The visit also marked the fifth anniversary of the signing by Catholics and Lutherans of the Joint Declaration on the Doctrine of Justification.
This year also saw strong impetus given to the dialogue between Rome and the Ecumenical Patriarchate of Constantinople, as confirmed by the two visits that Orthodox Patriarch Bartholomew I made to the Vatican, the Pope said.
The patriarch’s first visit was to participate in the feast of Sts. Peter and Paul, in June, and the second, just under a month ago, to receive from the Pope the relics of Sts.

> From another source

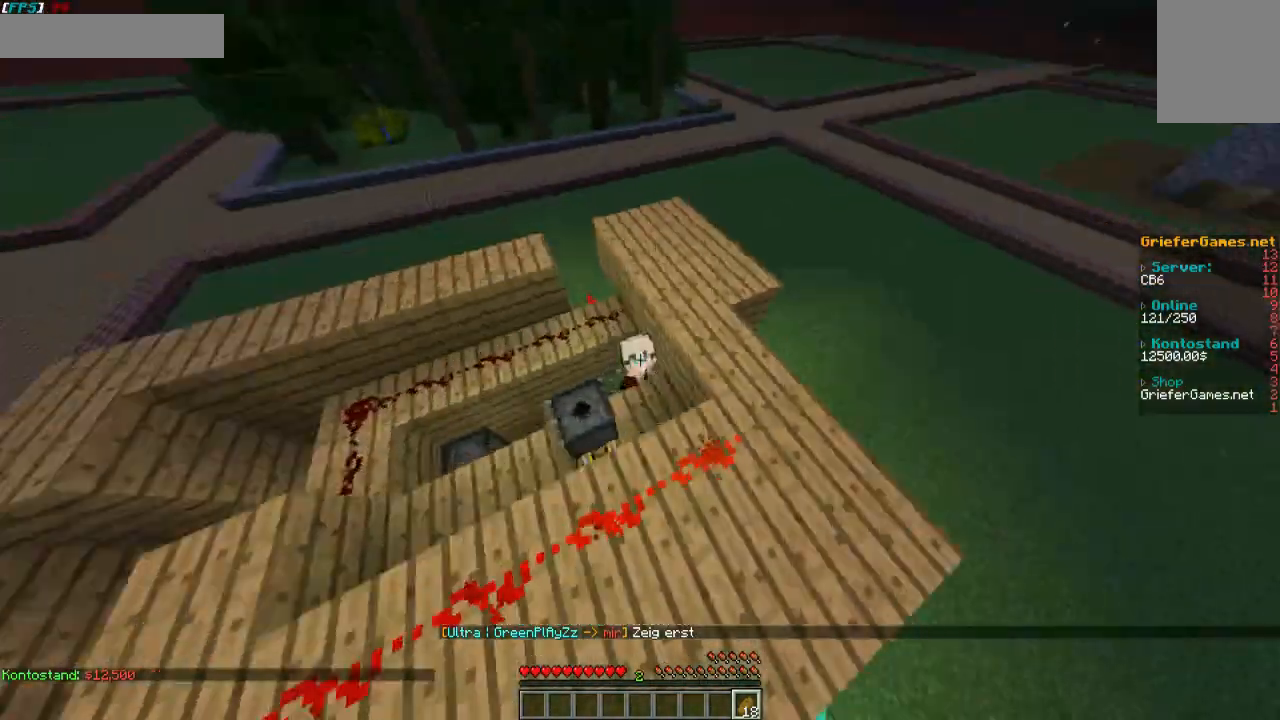
{"keys": ["w"], "mouse": [], "events": []}
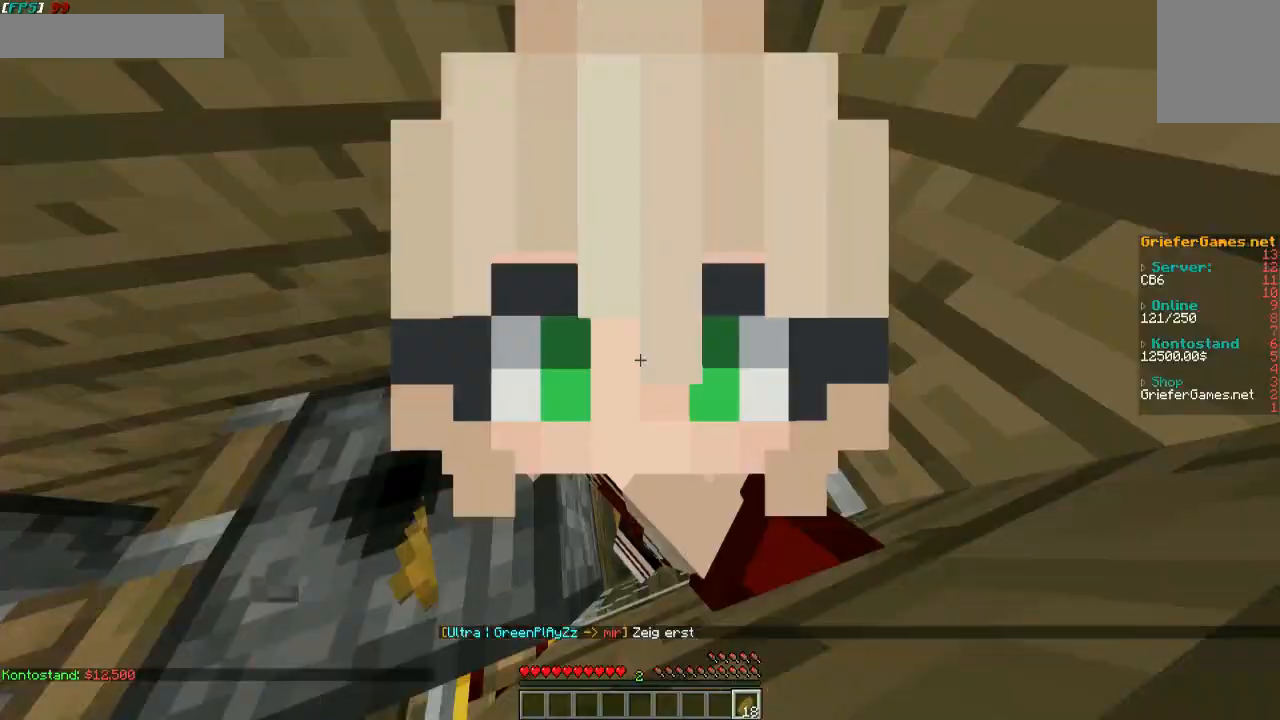
{"keys": ["w"], "mouse": [], "events": []}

Gregory Nazianzen and John Chrysostom.
John Paul II further said he himself heartedly desired that “the return of the icon of the Mother of God of Kazan to Russia might contribute to speed up the unity of all the disciples of Christ.”
The icon was returned in his name last August to Russian Orthodox Patriarch Alexy II by Cardinal Walter Kasper, president of the Pontifical Council for Promoting Christian Unity.
The Pope said that in two especially representative moments he perceived in pilgrims’ faces this search for the unity of the Church and of all people: during the meeting of Catholic young people of Switzerland, which he attended in June, and Catholic Action’s mass meeting in Loreto, Italy.
“Believers have a great responsibility, especially to new generations, to which the Christian heritage must be transmitted in an unaltered manner,” the Pope said. “For this reason, on several occasions — especially during the pilgrimage to Lourdes — I did not fail to encourage European Catholics to remain faithful to Christ.”
To promote unity among men, the Holy Father gave the same charge to cardinals that he left in his message for the forthcoming World Day of Peace: “Do not be overcome by evil, but overcome evil with good.”
John Paul II ended his assessment of 2004 by assuring that, like all Christians, he is “not afraid of difficulties” because he trusts in the Child of Bethlehem, “who out of love comes into our midst.”